> [TASK TO CARRY OUT]:
Give the number of lines in the entries that contain "ARTÍSTICAS". State only the count.

> [DATA FOR REVIEW]:
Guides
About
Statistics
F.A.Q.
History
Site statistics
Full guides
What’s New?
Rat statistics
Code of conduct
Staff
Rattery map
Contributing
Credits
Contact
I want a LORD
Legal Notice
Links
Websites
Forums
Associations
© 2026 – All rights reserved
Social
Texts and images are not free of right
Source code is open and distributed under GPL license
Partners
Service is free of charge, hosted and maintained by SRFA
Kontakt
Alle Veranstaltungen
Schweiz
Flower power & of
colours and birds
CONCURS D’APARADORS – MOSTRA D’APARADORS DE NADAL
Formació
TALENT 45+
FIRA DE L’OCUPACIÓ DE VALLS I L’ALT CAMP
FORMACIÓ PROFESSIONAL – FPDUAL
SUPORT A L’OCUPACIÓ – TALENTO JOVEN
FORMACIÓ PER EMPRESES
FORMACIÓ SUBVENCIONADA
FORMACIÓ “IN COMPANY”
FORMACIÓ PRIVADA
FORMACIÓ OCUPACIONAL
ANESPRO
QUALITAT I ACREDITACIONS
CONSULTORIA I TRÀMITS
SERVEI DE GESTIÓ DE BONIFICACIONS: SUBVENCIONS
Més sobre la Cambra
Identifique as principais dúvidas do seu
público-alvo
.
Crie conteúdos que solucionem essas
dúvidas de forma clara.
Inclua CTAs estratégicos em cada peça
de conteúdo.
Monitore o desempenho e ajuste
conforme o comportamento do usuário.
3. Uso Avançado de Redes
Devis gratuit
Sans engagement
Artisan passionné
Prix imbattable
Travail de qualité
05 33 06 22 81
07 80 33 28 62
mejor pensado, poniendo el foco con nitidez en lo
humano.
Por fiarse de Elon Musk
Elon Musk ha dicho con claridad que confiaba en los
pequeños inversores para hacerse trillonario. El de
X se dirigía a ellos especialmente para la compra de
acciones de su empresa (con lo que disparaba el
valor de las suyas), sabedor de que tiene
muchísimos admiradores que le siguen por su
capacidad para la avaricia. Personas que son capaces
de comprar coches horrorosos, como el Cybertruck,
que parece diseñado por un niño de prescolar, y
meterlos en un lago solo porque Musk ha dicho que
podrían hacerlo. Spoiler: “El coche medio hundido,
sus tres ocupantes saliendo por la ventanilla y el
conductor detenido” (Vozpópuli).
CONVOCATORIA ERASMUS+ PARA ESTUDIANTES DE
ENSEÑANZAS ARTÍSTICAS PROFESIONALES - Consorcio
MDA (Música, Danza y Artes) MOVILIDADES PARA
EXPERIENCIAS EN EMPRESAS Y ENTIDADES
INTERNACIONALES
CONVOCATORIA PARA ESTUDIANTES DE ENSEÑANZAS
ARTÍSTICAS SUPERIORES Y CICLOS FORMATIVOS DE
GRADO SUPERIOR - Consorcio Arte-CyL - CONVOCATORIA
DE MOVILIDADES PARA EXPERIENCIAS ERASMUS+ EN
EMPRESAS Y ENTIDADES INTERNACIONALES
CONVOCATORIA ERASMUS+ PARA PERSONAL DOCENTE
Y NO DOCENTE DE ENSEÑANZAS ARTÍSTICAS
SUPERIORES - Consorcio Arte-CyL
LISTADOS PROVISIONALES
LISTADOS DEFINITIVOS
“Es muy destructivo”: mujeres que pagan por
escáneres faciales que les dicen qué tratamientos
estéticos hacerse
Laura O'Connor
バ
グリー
* * *
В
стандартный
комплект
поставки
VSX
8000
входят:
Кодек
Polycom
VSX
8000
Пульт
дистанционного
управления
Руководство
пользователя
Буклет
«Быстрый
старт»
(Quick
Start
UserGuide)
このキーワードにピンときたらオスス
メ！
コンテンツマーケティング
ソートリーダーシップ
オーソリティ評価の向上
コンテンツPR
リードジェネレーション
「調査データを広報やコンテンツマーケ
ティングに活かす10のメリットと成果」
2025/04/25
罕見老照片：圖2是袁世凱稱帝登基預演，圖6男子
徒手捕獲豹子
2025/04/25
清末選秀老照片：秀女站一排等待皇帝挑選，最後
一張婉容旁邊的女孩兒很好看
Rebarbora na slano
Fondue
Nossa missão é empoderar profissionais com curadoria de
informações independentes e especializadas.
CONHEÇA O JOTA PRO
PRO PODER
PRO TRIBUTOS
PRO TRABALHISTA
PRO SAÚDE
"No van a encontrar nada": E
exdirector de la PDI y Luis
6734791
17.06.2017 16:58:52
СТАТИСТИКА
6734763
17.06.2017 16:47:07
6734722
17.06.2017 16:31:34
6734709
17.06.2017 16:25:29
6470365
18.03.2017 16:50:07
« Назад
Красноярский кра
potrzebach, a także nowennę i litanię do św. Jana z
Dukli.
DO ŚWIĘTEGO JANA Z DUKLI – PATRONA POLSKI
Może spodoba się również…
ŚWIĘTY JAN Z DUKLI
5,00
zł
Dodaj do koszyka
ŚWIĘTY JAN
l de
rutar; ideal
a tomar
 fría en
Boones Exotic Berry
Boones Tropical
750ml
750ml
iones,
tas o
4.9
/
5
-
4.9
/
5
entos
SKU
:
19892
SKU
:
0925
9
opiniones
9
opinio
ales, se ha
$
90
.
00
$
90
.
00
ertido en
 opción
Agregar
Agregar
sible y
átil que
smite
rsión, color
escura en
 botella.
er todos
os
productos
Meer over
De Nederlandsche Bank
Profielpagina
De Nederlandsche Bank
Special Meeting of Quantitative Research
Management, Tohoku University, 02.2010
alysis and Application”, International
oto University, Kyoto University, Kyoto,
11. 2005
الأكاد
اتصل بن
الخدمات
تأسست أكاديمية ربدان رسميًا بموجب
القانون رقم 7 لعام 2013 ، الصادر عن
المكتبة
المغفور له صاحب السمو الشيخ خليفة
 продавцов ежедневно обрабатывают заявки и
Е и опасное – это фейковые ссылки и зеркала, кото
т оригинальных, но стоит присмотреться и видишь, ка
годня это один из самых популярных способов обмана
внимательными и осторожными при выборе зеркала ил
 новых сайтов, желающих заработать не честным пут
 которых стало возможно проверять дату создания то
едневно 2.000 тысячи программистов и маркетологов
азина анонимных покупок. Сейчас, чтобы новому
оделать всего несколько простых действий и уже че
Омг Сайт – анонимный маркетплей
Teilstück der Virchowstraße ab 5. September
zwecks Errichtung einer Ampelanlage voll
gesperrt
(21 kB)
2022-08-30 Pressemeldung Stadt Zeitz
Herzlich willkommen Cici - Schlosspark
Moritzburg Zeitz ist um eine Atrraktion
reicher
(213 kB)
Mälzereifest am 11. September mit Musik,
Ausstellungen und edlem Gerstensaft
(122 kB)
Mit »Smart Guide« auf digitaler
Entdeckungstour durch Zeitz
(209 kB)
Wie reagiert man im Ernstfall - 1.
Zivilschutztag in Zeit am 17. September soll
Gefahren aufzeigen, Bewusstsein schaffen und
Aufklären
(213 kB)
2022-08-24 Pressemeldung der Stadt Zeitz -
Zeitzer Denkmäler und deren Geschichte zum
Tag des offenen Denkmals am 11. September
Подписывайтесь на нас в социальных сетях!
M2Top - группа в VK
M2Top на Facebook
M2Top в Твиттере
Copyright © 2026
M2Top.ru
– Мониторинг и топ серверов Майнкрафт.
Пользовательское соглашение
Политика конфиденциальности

> [SOLVED EXERCISE]:
3